One especially unique feature of Deno is its security model. By default, Deno scripts aren’t allowed any dangerous access: not the file system, not the network, not environment variables, not even high-resolution timers. Basically, they need to be hermetically sealed scripts, or be explicitly granted permissions by the user to do anything. The upshot is that you can blindly run a script (e.g. the official welcome script, via
deno run https://deno.land/std/examples/welcome.ts) safe in the knowledge you can’t hose your computer.
For awhile, I’d had an idea that I’d port some of my personal programs such that I could simply
deno run them right off my GitHub account, rather than installing them. In practice, that proved a bit tricky: Deno’s APIs for reading local files (e.g.
Deno.readFileSync) were different from reading remote files (via
fetch), so handling a script running both locally and remotely, if it required external resources, ended up being a bit of a pain and require varying amounts of conditional branching. Not a deal-breaker in a strict sense, but it took enough fun away I didn’t bother.
But I was happy to discover that Deno 1.16 actually added
file:// URL support to
fetch.
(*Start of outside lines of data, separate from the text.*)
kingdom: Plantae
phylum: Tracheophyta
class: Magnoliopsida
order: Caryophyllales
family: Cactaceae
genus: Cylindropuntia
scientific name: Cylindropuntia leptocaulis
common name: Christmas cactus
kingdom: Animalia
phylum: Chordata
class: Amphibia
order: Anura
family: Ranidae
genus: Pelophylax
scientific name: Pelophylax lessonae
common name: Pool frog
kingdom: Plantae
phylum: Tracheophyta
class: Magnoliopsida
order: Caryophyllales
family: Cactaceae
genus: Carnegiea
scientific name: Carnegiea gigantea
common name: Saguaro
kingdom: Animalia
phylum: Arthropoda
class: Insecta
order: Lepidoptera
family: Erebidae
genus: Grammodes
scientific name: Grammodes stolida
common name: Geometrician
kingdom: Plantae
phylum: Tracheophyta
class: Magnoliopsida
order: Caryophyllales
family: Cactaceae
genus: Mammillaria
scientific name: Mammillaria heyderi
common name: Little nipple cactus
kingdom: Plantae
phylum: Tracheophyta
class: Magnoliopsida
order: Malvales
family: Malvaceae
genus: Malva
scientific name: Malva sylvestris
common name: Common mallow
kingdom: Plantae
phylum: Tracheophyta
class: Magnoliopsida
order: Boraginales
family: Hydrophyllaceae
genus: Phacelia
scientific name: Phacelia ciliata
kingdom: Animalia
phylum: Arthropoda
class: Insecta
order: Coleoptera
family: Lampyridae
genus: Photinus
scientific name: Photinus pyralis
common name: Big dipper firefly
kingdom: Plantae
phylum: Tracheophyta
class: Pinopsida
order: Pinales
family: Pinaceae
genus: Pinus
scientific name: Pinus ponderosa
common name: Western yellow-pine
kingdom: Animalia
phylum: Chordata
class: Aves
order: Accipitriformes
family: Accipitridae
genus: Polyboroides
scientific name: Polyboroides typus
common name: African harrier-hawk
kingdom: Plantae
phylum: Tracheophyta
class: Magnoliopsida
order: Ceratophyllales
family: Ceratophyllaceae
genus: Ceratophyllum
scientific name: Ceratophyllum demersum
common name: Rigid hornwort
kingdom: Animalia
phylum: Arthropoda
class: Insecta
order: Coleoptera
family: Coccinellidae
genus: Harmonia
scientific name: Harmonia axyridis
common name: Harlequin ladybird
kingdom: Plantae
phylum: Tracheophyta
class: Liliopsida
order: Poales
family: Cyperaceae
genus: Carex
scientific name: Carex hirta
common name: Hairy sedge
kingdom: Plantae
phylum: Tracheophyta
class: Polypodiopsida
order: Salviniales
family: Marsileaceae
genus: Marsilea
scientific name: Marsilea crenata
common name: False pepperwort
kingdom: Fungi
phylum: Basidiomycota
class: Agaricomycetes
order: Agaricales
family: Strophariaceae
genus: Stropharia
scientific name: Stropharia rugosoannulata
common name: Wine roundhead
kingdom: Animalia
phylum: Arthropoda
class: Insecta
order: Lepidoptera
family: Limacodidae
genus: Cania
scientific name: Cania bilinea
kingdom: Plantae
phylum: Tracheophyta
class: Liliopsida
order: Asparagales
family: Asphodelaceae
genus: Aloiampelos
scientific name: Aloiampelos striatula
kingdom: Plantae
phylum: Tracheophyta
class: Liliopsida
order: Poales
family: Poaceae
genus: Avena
That means that
fetch(new URL("./file.txt", import.meta.url)) will work both when run locally and when run remotely. I gave this a shot in the silliest way imaginable, and, well…feel free to enjoy my Deno port of fortune, Dortune. Sure, you can clone and run it locally, but you can also do
deno run --allow-net https://git.sr.ht/~bmp/dortune/blob/main/dortune.ts and enjoy the exact same code working remotely without installing anything.
Granted, this particular example is fairly ridiculous, but I’m honestly quite excited about having a suite of personal utilities I can keep up-to-date transparently and that don’t care where they run.